The O'Keefe Ranch houses approximately 10,000 artifacts, of which 2,500 originally belonged to the O'Keefe family. The O'Keefe family's original textual documents, books and photographs are housed in an on-site museum and archives and are available to the public for viewing. A portion of these archival materials have also been digitized and can be viewed online through the Digitized Okanagan History project.

== Historic buildings ==
O'Keefe Ranch has retained several original buildings from the 19th century, many of which are open to the public from May until October for self-guided tours. They are decorated as they would have been during the 19th century.

=== St. Anne's Church ===
St. Anne's Church was built in 1889 to service the North Okanagan. It is one of the earliest extant churches built in the North Okanagan and was originally a Roman Catholic church. Today it is open to the public for viewing during the ranch's open season and is outfitted with original pews, pump organ and Oblate priest's vestments. The church is also available as a wedding venue.

=== Blacksmith shop ===
The ranch is home to a blacksmith shop, though it is not an original building. Cornelius O'Keefe's 19th-century blacksmith shop was located across the highway, on the land that is now the Spallumcheen Golf Course. The current building was reconstructed in the 1960s from found materials, and houses the family's original Peter Wright anvil and other early tools.

=== General store ===
The original general store was opened in 1870 and remained in use until 1919, when it was torn down. Today visitors can stroll through a reproduction of the original store that was constructed in the 1960s with found materials. It is outfitted with numerous 19th-century artifacts, including Cornelius O'Keefe's original safe and postal scales.

=== Log house ===
Cornelius and Mary Ann O'Keefe's original log house, built c. 1876. Visitors are able to tour the house and view the parlour, kitchen, and upstairs bedroom. In 1882, Canada's Governor General, the Marquis of Lorne visited the Okanagan for a hunting trip and was put up in this log home.

=== Chinese cooks house ===
This small house, constructed around 1890, housed the family's Chinese cooks who worked on site.

=== O'Keefe Mansion ===
The mansion was constructed in stages beginning in 1886, and was completed by 1896. Today, it is the only building on the ranch where visitors may sign up for a guided tour. It houses numerous pieces of original 19th-century furniture purchased by the O'Keefe family, as well as a Mermod Freres music box, a Steck baby grand piano, and a 115-piece set of Meissen Porcelain.

=== Greenhow Museum ===
The Greenhow Museum is a museum adapted from a house constructed in 1941, over the original foundation of the Greenhow Mansion. The Greenhow Mansion was commissioned by Elizabeth Greenhow and constructed in 1892. It was destroyed by fire in 1939, after which the present building was reconstructed. Today, the Greenhow Museum is divided into galleries with rotating annual exhibitions, open to visitors during the ranch's open season from May to October. The Greenhow Museum also houses the ranch's archives and contains thousands of original documents, books and photographs.

=== Cowboy bunkhouse ===
The cowboy bunkhouse was built in the 1940s and is decorated today with original cowboy gear and reproduction bunks.

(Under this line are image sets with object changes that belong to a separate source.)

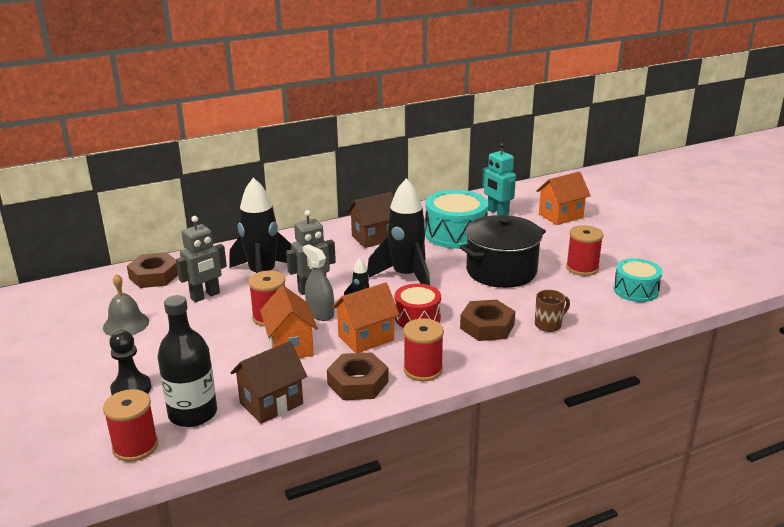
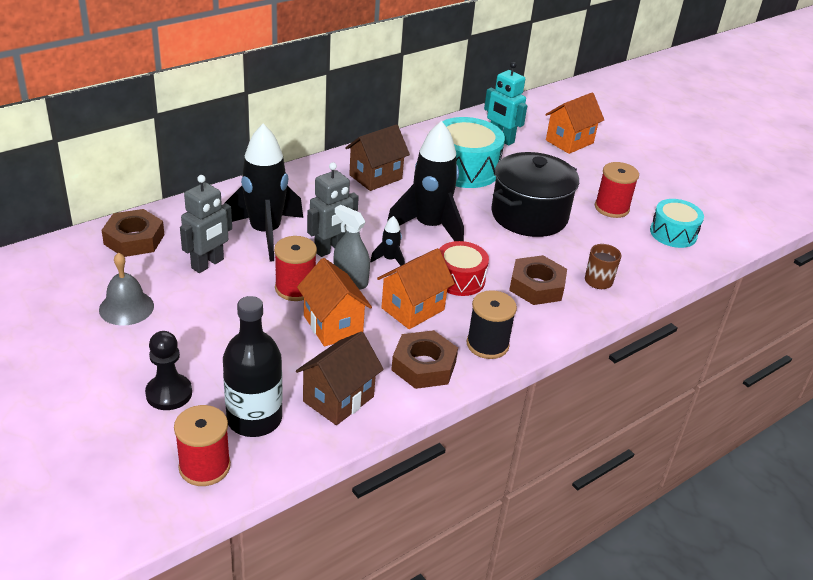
camera: 15 degrees left, 10 degrees up
red spool [403,318,444,381] -> black spool [467,290,517,359]

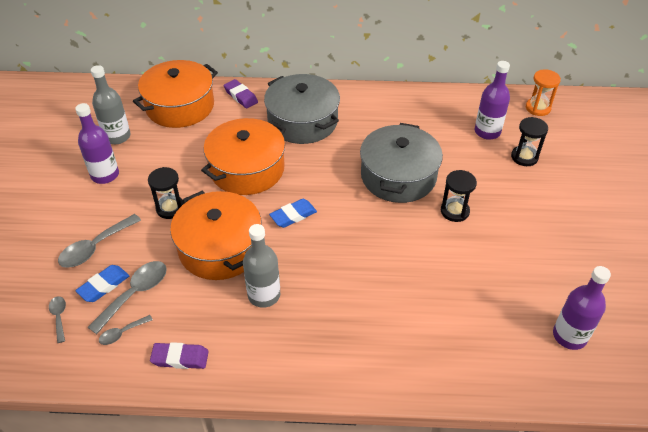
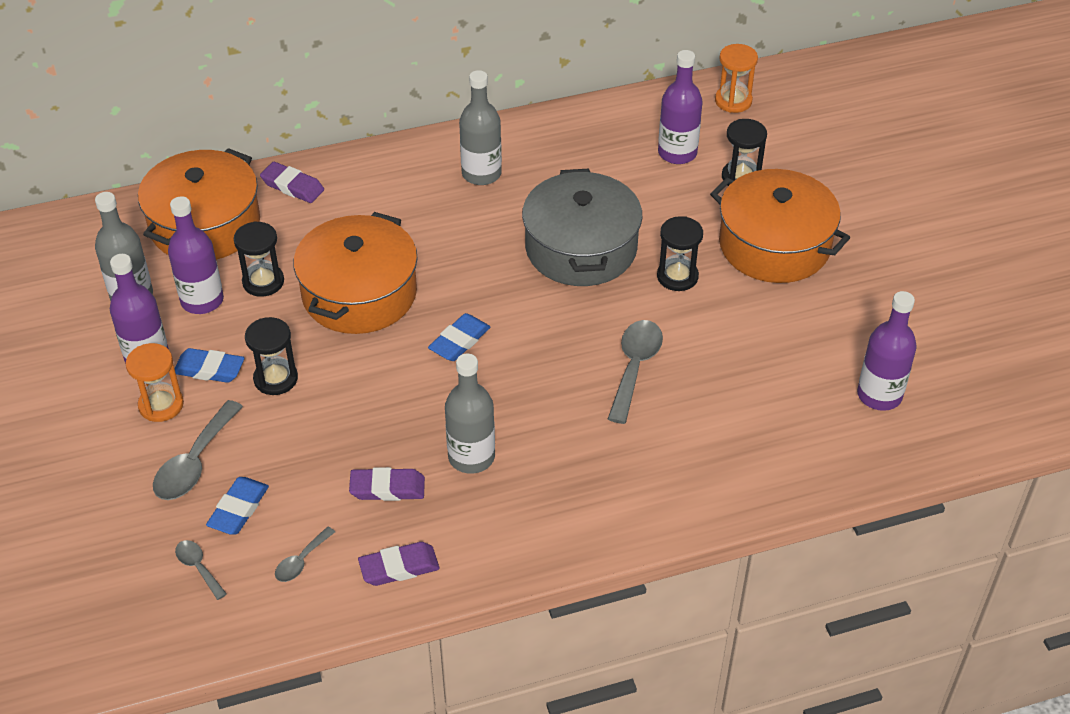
camera: 20 degrees left, 0 degrees up
grey spoon [88,261,167,334] -> grey spoon moved to [608,320,663,424]
orange pot [170,191,262,280] -> orange pot moved to [710,169,850,283]
grey pot [264,74,340,144] -> none
none -> orange hourglass [126,343,184,422]
none -> purple bottle [168,196,224,314]
none -> blue eraser [174,348,245,383]
none -> black hourglass [234,221,284,297]
none -> purple eraser [349,467,425,501]
none -> grey bottle [459,70,502,185]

=== Balmoral Schoolhouse ===
The Balmoral Schoolhouse is not original to the ranch, but was instead built in the Balmoral region of in the Interior of British Columbia in 1912. It was moved to the ranch in the 1990s and re-staged as a Victorian schoolroom. In the entryway are display cases with early 20th-century education artifacts.

=== Schubert House ===
The Schubert House is not original to the ranch. It was built in 1892 by Augustus Schubert II, son of F. Augustus Schubert and Catherine Schubert, members of the Overlanders of 1862 group. The Schubert House was transported to O'Keefe Ranch in 1989, and visitors are able to view it during the open season from May until October. It contains numerous original Schubert family artifacts from the 19th and early 20th centuries.